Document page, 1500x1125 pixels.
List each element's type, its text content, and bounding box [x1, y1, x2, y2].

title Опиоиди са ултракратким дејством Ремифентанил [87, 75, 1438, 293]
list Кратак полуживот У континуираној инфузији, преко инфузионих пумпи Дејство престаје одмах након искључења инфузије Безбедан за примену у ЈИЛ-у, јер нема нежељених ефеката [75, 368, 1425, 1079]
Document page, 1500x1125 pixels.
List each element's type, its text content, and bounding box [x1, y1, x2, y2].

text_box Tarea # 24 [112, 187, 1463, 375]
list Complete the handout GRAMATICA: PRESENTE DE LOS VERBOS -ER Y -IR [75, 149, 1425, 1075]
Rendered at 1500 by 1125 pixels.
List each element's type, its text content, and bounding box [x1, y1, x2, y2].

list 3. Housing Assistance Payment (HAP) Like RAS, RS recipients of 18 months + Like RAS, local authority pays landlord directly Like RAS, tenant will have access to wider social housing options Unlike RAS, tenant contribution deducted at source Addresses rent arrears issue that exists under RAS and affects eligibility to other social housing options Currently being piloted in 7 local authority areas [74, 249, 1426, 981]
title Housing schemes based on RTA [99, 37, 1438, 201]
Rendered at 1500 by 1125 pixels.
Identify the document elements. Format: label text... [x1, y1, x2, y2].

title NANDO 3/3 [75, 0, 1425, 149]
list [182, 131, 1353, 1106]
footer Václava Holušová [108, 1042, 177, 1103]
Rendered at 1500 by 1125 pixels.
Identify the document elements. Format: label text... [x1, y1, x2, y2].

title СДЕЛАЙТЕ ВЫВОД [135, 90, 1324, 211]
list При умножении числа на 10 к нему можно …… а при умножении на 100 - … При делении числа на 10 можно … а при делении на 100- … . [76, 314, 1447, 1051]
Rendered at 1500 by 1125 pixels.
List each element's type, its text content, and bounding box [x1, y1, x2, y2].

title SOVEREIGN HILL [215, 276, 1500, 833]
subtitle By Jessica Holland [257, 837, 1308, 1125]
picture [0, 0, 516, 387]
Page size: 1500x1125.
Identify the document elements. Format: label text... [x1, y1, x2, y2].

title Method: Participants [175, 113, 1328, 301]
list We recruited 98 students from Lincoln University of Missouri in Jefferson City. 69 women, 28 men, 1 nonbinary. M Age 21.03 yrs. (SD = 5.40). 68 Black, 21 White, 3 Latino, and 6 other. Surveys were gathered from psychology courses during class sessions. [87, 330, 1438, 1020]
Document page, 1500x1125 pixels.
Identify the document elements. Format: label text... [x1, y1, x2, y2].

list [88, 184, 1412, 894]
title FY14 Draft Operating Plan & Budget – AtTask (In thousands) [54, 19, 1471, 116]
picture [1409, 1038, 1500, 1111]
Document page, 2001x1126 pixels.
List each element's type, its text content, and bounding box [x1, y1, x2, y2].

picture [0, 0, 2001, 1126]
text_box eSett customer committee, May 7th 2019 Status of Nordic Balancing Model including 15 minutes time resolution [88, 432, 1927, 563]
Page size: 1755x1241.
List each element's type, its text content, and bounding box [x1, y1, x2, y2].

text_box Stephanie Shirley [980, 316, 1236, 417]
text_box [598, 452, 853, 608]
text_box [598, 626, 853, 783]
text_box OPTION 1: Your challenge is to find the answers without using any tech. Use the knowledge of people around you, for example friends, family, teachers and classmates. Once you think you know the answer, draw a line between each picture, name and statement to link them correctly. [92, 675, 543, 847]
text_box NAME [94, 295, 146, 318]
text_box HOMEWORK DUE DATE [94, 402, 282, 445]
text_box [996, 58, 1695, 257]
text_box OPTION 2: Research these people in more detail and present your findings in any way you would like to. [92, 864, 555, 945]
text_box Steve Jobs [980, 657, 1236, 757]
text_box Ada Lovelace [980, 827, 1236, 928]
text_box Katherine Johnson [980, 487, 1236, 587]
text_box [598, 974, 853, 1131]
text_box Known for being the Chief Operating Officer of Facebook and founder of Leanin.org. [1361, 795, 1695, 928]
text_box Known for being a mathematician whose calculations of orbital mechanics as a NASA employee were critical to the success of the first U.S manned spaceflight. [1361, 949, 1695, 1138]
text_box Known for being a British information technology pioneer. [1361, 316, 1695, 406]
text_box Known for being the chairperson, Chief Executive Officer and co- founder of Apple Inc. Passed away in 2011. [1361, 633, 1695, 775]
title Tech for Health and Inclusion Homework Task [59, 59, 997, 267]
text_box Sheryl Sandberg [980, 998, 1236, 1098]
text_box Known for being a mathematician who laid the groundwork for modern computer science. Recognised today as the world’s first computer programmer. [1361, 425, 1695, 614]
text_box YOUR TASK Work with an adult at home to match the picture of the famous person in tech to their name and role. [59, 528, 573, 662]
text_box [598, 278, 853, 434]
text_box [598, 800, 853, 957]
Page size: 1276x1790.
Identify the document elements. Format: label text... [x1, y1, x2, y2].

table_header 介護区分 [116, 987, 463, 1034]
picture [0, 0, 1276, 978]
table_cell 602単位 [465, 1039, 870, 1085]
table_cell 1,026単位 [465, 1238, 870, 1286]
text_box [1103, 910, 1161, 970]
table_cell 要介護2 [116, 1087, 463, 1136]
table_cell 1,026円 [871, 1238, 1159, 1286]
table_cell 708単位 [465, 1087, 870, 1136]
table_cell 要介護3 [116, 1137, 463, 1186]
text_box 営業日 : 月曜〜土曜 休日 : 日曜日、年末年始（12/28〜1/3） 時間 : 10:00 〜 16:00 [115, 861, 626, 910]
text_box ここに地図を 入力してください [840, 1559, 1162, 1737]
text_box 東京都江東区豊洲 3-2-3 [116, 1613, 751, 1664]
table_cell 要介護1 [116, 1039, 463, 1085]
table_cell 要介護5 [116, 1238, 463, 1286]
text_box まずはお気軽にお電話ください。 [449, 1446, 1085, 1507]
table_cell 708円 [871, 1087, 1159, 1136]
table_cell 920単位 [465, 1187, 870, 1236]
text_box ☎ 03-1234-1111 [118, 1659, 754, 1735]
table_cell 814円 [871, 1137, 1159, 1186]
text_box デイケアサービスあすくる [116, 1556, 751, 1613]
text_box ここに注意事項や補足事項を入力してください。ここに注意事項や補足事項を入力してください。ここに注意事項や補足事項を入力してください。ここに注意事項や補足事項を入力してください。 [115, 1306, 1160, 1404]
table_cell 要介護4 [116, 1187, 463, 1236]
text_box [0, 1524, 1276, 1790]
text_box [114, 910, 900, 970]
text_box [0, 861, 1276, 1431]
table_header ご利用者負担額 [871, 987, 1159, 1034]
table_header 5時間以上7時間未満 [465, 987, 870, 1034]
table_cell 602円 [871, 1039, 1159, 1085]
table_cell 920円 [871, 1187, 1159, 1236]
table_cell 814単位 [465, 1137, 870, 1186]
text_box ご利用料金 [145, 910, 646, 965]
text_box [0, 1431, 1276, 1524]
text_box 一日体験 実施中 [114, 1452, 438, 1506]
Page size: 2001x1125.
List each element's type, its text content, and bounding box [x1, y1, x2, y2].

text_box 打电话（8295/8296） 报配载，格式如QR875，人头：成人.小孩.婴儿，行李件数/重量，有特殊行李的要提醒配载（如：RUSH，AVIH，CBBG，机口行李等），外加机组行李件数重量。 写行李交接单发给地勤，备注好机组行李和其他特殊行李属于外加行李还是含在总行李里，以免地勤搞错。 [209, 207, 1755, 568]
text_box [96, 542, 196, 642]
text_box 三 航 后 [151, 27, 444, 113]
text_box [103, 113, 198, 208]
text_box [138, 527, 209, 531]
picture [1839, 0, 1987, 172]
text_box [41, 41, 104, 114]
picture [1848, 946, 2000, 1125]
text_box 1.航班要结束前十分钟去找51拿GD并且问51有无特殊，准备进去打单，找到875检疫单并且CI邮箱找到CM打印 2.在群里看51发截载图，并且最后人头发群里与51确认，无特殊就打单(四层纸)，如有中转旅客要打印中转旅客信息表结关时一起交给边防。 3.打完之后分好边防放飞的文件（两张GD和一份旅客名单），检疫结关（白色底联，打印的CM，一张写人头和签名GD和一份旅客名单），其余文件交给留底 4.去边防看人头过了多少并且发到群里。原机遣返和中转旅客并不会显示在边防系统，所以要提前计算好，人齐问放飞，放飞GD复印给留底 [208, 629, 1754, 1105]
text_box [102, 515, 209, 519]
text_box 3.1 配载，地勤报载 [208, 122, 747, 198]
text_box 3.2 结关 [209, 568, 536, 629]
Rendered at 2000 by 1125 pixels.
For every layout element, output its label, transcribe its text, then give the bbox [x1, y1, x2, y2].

####

**WHAT TO PRODUCE:** All lines with the string "size" must be copied from the data.

**ANSWER FOR THE TASK:**
Page size: 1500x1125.
Page size: 1755x1241.
Page size: 1276x1790.
Page size: 2001x1125.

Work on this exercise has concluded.